A REPÚBLICA DO BUTANTÃ NA HORA DA CRISE
Percival Puggina
24/01/2009
Nem sempre a opinião pública coincide com o interesse público. Um dos problemas essenciais da democracia consiste, precisamente, na necessidade, que muitas vezes ocorre, de agir em favor do interesse público adotando medidas que contrariam a opinião pública. “Sangue, suor e lágrimas” prometia Churchill... Isso se aplica, especialmente, àquelas ocasiões em que dificuldades estruturais ou conjunturais determinam impacto negativo na vida social. As coisas estão mal, os cidadãos estão desgostosos e a solução exigirá medidas impopulares. É a hora dos verdadeiros líderes.

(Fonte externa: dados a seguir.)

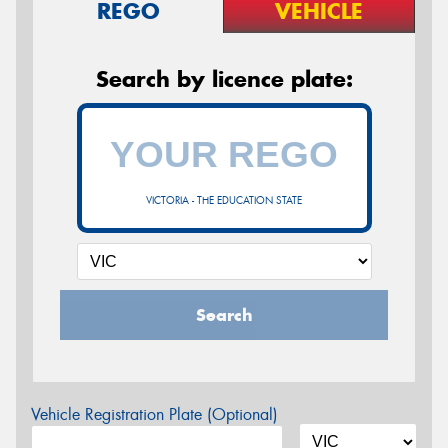
REGO
VEHICLE
Search by licence plate:
VICTORIA - THE EDUCATION STATE
Search
Vehicle Registration Plate (Optional)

O Plano Real fornece bom exemplo do que descrevo. Itamar Franco teve o grande mérito de convocar o grupo de economistas que concebeu o Plano. Na arrancada, ele garantiu a eleição de Fernando Henrique Cardoso, mas não foi uma catapulta para a estabilidade e o crescimento econômico. Não era uma escadinha confortável para sair do fundo do buraco. Foi necessário escalar até o topo, segurando-se com as unhas e ralando os pés no esforço da subida.

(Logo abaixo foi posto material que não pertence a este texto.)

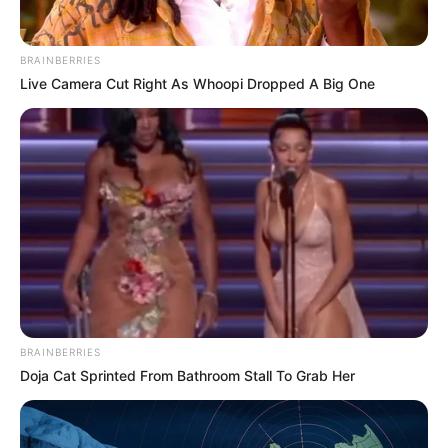
BRAINBERRIES
Live Camera Cut Right As Whoopi Dropped A Big One
BRAINBERRIES
Doja Cat Sprinted From Bathroom Stall To Grab Her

Foi nesse quadro que a oposição petista, após oito anos de combate encarniçado contra o Plano e seus ingredientes (superávit fiscal, aumento da carga tributária, abertura ao mercado internacional, privatizações, cumprimento dos compromissos com a dívida externa, estímulo ao agronegócio), atrapalhou quanto pode a escalada da economia nacional. Com um discurso moralista e avesso às reformas em curso, chegou ao poder. E chegou ao poder – é bom ter presente o cronograma dos fatos – dois anos antes de as medidas começarem a produzir resultados, o que obrigou o governo Lula a amargar péssimos desempenhos da economia nos anos 2003 e 2004. Aí, a partir de 2005, em plena marolinha do mensalão, mas mantida a linha de atuação iniciada com Itamar, as coisas começaram a melhorar. E acabou a oposição.

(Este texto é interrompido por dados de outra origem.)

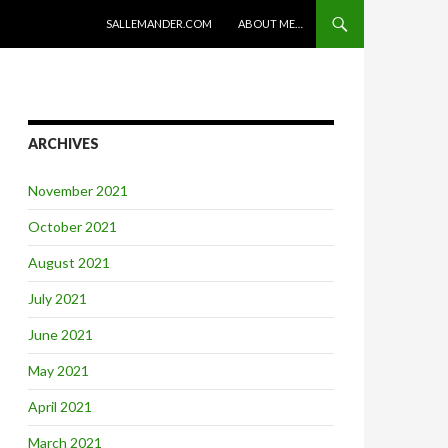
SKIP TO CONTENT
SALLEMANDER.COM
ABOUT ME…
ARCHIVES
November 2021
October 2021
August 2021
July 2021
June 2021
May 2021
April 2021
March 2021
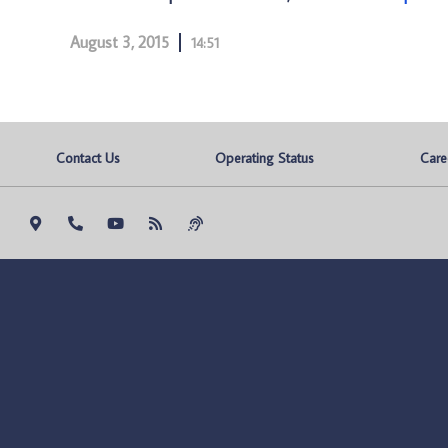
August 3, 2015
14:51
Contact Us
Operating Status
Care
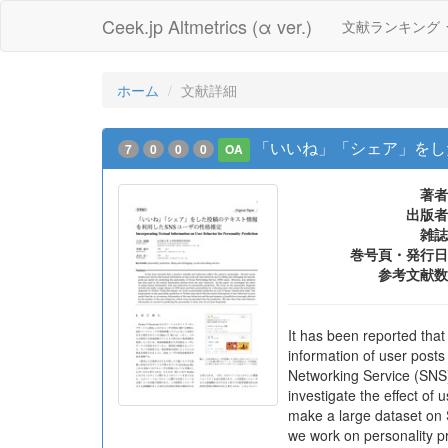
Ceek.jp Altmetrics (α ver.)
文献ランキング
ホーム
文献詳細
「いいね」「シェア」をし
7
0
0
0
OA
著者
出版者
雑誌
巻号頁・発行日
参考文献数
It has been reported that
information of user posts
Networking Service (SNS) 
investigate the effect of
make a large dataset on S
we work on personality pr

Entendem-se as dificuldades dos oposicionistas em combater um governo que na gestão da economia cumpre o quinto mandato de Itamar Franco e saboreou até bem poucos meses o período mais promissor da vida econômica e social do país e do planeta nas últimas quatro décadas. E se entende, também, pelos mesmos motivos, a aderência (é mais do que mera articulação) e a bajulação (é mais do que mera cordialidade) do grande empresariado brasileiro às estrelas vermelhas que lhe aparecem na janela. Estão ganhando dinheiro, and that is the name of the game. Valores, para certo tipo de capitalismo, só têm significado quando conversíveis
Pois há algum tempo venho reconhecendo em Lula uma enorme capacidade de encantar serpentes. Atraiu para si praticamente toda a população do ofidiário hospedado no Congresso. Se o leitor se der à paciência de assistir o Jornal Nacional verá o que ele fez com a Globo. Examine isso, uma vez ou outra. Vale à pena. E dê uma olhada nos parceiros do nosso presidente na América Latina e no Oriente Médio.
Até aqui, o encantador de serpentes vem se dando bem. Ganhou votos combatendo o que hoje sustenta e depois passou a ganhar votos sustentando o que antes combateu. Ganhou votos atacando certos adversários e depois passou a ganhar votos buscando para parceiros aqueles a quem atacava. O homem tem uma capacidade de se fazer rodear de cobras. Essa é a sua força e é, também, a sua fraqueza; sua habilidade e sua debilidade. Cobras são animais perigosos, como ele mesmo pode ver em 2005, quando a República foi bater às portas do Butantã. E absolutamente nada indica que tenha saído de lá.
Contudo, aqui e no resto do mundo, o momento é para estadistas e não para encantadores de serpentes.